Lisez CHAMOISEAU! Surtout, ne vous enfermez pas dans une lecture silencieuse. Lisez le à voix haute! N'allez pas conclure devant tant de merveilles, le bec "coué" par ces histoires, que vous n'êtes qu'un obsédé textuel. Les lecteurs sont aussi essentiels aux écrivains que les répondeurs aux conteurs créoles. BORGES pensait parfois que les bons lecteurs étaient des oiseaux rares, encore plus singuliers que les bons auteurs. De CHAMOISEAU: fortifie ta vision intérieure et déploie l'imaginaire à toute.

Manuel NORVAT
SYNTAXE HISTORIQUE CR


Notes

1 Chamoiseau est d'abord lauréat du Prix Carbet de la Caraïbe.
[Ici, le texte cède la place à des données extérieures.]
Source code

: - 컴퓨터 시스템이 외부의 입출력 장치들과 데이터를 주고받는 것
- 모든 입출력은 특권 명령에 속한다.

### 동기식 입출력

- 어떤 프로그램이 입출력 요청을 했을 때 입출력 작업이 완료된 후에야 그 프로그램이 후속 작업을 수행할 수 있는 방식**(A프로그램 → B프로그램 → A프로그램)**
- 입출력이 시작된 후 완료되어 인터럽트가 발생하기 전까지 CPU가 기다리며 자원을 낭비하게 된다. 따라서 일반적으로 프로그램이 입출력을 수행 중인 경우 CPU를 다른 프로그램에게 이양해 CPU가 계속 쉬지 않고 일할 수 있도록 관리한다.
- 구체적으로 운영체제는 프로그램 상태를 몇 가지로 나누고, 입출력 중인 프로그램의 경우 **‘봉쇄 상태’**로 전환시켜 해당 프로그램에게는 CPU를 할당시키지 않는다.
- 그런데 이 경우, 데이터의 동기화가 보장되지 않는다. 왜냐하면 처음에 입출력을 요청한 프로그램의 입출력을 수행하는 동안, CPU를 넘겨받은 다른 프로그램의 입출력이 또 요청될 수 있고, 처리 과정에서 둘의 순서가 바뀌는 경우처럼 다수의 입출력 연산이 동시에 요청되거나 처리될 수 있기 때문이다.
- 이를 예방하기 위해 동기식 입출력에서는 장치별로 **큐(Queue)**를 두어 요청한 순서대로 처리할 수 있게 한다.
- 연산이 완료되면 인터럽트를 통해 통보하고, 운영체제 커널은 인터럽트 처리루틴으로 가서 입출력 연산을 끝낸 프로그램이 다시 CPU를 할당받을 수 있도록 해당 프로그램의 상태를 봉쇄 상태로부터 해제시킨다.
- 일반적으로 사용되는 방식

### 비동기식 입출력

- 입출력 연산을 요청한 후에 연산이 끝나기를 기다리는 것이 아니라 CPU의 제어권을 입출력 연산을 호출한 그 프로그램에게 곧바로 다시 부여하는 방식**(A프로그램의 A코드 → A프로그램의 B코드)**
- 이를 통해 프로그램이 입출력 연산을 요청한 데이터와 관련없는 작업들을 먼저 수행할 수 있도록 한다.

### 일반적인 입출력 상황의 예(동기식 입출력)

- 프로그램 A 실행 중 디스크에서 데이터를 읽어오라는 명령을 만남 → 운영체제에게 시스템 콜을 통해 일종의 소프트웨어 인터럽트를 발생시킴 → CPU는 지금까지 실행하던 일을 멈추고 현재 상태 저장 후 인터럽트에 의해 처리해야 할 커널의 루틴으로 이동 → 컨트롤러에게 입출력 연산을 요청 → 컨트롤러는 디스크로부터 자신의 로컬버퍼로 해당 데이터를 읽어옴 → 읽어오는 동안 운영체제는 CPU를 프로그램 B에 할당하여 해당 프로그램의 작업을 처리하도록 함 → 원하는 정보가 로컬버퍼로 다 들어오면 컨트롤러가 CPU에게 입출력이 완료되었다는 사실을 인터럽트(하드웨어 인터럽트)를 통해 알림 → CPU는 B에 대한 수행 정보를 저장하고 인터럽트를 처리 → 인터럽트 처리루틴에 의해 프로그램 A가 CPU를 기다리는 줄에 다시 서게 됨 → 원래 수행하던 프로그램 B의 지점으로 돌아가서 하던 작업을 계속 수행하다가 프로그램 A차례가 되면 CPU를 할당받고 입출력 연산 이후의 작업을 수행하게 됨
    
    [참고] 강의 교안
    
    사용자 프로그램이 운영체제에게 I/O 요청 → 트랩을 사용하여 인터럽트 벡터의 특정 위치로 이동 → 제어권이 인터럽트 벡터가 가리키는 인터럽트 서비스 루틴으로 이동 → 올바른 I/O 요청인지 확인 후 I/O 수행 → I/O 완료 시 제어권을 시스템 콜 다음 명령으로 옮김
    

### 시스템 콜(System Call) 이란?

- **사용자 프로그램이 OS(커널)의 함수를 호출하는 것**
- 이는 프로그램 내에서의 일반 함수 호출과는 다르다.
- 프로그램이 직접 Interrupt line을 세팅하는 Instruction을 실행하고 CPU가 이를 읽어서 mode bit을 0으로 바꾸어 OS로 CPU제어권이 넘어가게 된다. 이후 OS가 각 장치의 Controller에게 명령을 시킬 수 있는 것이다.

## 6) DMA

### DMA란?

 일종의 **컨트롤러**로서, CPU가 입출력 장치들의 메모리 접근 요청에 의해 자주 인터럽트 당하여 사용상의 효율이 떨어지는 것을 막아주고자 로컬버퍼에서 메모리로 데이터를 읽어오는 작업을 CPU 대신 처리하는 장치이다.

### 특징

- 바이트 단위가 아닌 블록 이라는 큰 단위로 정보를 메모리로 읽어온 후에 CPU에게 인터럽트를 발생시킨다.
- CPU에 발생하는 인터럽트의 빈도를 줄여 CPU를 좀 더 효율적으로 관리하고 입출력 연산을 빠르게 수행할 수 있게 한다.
Si Julien Gracq a refusé le Goncourt, Romain Gary, par la grâce de son pseudonyme, le reçoit deux fois. Jean-Paul Sartre a refusé le Prix Nobel de littérature. Peut-on accéder à ces minauderies et à la mort du sujet quand on a été hors-sujet, mis hors humanité? Par ailleurs, Chamoiseau est le second Martiniquais à le recevoir; le premier était René Maran pour Batouala.
2En 1845 a été créée la Société Protectrice des Animaux dont l'un des membres n'est autre que Victor Schoelcher.